Kebijakan short selling sempat ditangguhkan OJK pada Maret 2025, baik untuk skema reguler maupun intraday, merespons kekhawatiran pelaku pasar atas tekanan beruntun terhadap IHSG.
Saat itu, indeks berada dalam tren turun dan sejumlah saham berkapitalisasi besar mencatat penurunan tajam, memicu keresahan soal potensi manipulasi harga melalui aktivitas jual kosong.
Anggota Dewan Komisioner OJK Inarno Djajadi menyatakan keputusan penundaan tersebut diambil untuk menjaga stabilitas pasar, meningkatkan likuiditas yang sehat, serta memastikan perlindungan investor tetap menjadi prioritas.

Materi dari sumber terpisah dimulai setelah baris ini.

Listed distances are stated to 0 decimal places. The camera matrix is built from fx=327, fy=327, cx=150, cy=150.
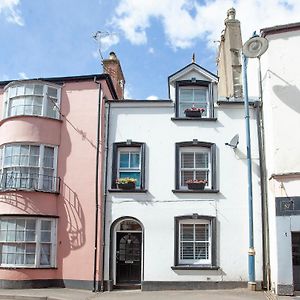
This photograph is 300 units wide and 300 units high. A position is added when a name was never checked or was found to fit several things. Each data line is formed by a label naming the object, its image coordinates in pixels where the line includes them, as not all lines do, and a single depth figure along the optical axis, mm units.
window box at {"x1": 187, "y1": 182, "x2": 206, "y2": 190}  12921
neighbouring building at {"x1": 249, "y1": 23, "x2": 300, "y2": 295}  11207
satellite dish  12864
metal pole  11938
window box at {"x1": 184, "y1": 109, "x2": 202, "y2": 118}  13458
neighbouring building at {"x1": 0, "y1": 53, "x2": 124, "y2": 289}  12669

Saat ini, BEI masih melakukan diskusi teknis dengan OJK, termasuk kemungkinan melibatkan perusahaan pembiayaan transaksi dalam skema short selling. “Ini juga sudah mulai kami diskusikan lagi dengan OJK,” ujar Irvan.
Meski begitu, belum ada kepastian soal berapa jumlah efek yang akan diizinkan untuk ditransaksikan dengan skema short selling, maupun bagaimana mitigasi risiko akan dijalankan.

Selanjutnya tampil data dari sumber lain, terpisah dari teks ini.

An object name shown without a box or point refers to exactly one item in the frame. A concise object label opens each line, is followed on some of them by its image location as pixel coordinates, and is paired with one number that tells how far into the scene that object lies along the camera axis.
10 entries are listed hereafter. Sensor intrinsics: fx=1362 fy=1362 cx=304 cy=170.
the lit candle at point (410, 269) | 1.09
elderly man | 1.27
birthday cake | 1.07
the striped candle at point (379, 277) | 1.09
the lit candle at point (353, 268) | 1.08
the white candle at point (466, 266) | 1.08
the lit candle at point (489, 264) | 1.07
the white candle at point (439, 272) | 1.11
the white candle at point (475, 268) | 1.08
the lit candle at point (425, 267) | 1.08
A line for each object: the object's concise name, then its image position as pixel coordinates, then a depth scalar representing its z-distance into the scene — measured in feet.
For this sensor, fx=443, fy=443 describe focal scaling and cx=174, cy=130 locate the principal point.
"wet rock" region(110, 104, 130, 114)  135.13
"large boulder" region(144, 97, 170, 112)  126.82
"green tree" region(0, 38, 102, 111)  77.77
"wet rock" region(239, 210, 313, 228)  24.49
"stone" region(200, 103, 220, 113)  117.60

BEI juga belum mengonfirmasi apakah akan membuka kembali daftar efek yang dapat diperdagangkan secara short selling dalam waktu dekat.
Pasar masih menunggu kejelasan lebih lanjut, di tengah volatilitas IHSG yang belum sepenuhnya mereda. Dalam situasi ini, implementasi short selling dinilai sensitif karena berpotensi memperburuk tekanan harga jika tidak disertai pengawasan ketat dan kesiapan infrastruktur.